WORK TO COMPLETE: For each line of the listing that contains "from", make a copy and return it.
======== RECORDS SUPPLIED
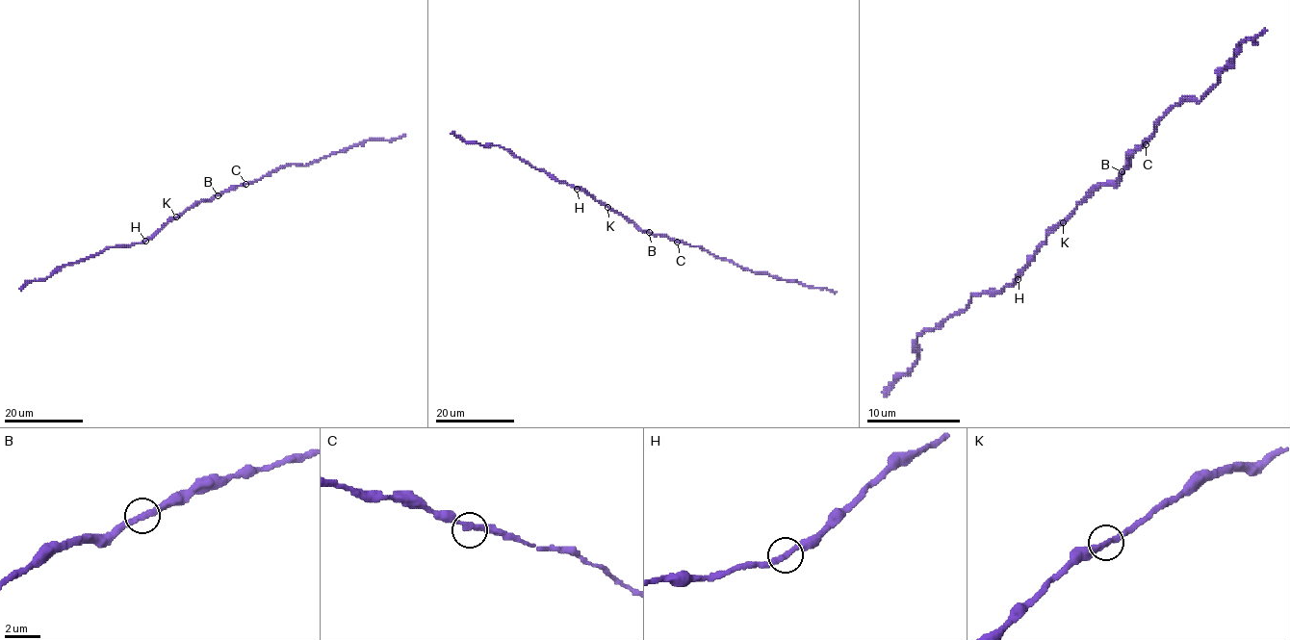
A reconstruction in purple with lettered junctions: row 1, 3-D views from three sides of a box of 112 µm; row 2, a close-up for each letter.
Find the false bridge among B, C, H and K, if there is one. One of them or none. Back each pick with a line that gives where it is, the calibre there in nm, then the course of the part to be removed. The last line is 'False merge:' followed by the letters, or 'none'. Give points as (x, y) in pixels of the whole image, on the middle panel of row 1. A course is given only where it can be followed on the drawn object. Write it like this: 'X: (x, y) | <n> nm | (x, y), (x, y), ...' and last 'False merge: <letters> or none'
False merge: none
================
======== RECORDS SUPPLIED
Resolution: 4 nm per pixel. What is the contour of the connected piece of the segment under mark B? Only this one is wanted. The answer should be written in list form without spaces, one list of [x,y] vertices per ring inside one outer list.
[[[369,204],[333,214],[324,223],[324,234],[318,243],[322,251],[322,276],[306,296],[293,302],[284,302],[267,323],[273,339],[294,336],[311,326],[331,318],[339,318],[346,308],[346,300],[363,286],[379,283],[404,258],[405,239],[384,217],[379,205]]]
================
======== RECORDS SUPPLIED
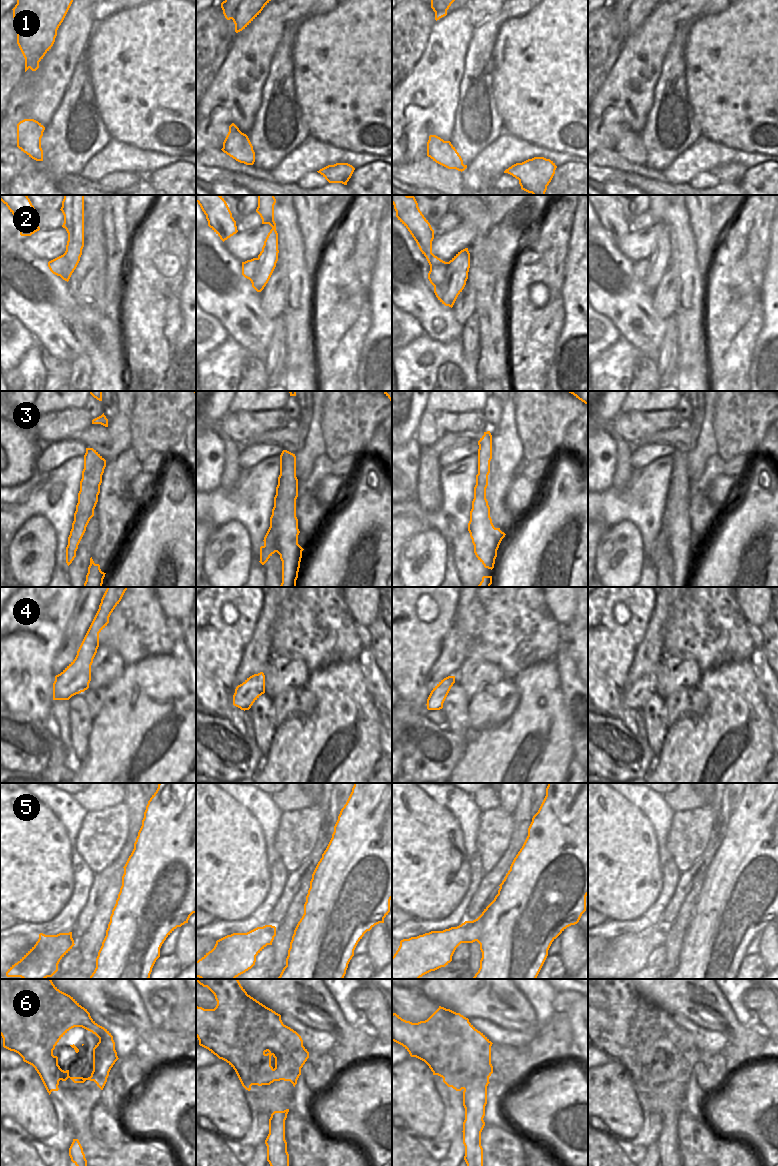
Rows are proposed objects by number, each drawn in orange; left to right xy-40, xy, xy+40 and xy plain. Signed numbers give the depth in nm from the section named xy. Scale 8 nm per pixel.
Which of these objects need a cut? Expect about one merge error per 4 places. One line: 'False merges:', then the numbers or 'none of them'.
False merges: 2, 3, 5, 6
================
YOUR RESPONSE:
A reconstruction in purple with lettered junctions: row 1, 3-D views from three sides of a box of 112 µm; row 2, a close-up for each letter.
Rows are proposed objects by number, each drawn in orange; left to right xy-40, xy, xy+40 and xy plain. Signed numbers give the depth in nm from the section named xy. Scale 8 nm per pixel.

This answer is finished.